Of Good Stock

"It's like being at home," the couple next to me remarked after the lights came up for intermission. They were referring to the domestic tensions of the Stockton sisters and their beaus. Set in the Stockton family home in Cape Cod, Melissa Ross's Of Good Stock sees the three sisters, Jess (Jennifer Mudge), Amy (Alicia Silverstone) and Celia (Heather Lind), reuniting for Jess's 41st birthday. Jess and her husband, Fred (Kelly AuCoin), are hosting the gathering; Amy brings along her fiancé, Josh (Greg Keller), and Celia's new boyfriend, Hunter (Nate Miller), also joins the party. The Stockton sisters have unfinished business with one another, and with the legacy left by their now deceased parents. They struggle to come to grips with living up to the "stock" of their parents.

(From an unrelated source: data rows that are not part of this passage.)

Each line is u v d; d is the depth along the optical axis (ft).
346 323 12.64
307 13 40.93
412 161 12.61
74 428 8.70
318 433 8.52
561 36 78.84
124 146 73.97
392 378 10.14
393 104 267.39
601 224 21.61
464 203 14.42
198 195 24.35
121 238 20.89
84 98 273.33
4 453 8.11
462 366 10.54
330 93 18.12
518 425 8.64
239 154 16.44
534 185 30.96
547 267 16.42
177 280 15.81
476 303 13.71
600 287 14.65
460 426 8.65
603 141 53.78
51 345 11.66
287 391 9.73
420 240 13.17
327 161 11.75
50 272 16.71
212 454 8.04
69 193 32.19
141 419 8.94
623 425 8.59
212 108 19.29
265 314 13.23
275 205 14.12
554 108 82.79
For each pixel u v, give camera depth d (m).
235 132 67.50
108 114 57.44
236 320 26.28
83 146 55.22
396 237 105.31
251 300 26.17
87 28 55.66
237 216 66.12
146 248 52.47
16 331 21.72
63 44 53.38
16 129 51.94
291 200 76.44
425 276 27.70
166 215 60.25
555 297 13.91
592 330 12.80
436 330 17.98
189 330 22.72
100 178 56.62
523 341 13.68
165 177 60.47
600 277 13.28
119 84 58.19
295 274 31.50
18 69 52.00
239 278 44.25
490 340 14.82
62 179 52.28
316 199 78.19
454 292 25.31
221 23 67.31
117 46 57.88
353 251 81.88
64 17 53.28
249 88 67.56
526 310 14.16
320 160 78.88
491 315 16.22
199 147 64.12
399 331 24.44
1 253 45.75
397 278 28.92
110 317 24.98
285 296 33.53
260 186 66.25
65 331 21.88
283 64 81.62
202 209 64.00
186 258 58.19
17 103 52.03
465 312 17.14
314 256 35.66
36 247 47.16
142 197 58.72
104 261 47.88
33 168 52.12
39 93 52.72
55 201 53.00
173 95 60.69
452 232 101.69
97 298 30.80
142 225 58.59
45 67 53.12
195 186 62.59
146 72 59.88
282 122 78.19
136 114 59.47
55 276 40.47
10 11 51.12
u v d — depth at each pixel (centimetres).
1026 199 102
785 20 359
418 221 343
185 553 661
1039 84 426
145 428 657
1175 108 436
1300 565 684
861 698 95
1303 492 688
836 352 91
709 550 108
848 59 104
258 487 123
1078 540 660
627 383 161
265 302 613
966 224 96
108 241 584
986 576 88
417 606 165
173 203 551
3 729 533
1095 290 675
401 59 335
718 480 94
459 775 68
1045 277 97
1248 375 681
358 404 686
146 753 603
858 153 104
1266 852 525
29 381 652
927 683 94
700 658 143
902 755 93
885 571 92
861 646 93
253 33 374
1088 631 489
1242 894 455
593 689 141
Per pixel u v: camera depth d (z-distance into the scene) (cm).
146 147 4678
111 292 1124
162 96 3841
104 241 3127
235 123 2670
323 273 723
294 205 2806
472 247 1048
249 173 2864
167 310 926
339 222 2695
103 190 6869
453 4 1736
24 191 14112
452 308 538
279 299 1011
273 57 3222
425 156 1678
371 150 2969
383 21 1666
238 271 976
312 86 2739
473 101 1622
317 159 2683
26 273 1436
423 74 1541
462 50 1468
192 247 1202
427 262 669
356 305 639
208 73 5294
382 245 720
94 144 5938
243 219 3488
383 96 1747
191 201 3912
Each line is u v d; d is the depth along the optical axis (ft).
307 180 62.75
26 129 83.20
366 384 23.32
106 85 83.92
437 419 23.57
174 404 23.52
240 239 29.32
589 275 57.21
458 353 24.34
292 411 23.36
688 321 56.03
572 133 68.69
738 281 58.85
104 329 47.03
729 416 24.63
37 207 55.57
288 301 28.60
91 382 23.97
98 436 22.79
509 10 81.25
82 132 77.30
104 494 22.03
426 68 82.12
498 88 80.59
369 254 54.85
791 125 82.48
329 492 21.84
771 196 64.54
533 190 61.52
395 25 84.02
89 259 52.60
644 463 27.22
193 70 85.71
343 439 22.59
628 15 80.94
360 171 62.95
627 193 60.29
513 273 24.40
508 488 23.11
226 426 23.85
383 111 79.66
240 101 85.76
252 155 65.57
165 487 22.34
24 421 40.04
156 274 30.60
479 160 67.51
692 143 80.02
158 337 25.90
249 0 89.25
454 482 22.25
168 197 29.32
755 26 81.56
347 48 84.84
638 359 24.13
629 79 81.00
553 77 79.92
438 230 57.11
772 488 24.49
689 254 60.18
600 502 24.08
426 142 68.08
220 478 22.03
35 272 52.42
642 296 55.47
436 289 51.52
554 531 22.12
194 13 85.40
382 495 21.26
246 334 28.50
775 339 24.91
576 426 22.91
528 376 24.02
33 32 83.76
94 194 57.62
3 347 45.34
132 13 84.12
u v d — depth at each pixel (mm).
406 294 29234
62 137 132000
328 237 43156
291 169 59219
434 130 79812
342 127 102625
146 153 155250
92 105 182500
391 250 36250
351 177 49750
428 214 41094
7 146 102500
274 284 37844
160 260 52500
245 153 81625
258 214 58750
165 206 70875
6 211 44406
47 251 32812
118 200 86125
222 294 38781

But it's not just a weekend of reckoning for the sisters. As Hunter (the most outsider of the outsiders) observes, families are complex. He offers that a family begins as one unit, and then each piece breaks off into other units and you have to work things out you thought you already worked out. There's the family you are born with; the family you choose; and the family you make. And so, we see that each couple, Jess and Fred, Amy and Josh, and Celia and Hunter, have to clarify, to use Jess's word, some things before they can move to the next chapter of their lives.

Of Good Stock is at times funny and at times poignant. The way those moods are divvied up is precise, and director Lynne Meadow's pacing is deliberate and effective, with comic relief giving way to sisterly bickering, which, in turn, builds to a cathartic and moving point of release in act two. But for all the entertainment along the way, and the great performances, especially from Mudge (The Big Meal, Into the Woods), Ross's play doesn't amount to anything that feels particularly new or fresh. That's not a sin, but it's also not a feather in its cap. With a "life goes on" conclusion, I left Of Good Stock being glad to have seen the performances, but underwhelmed with the story they told.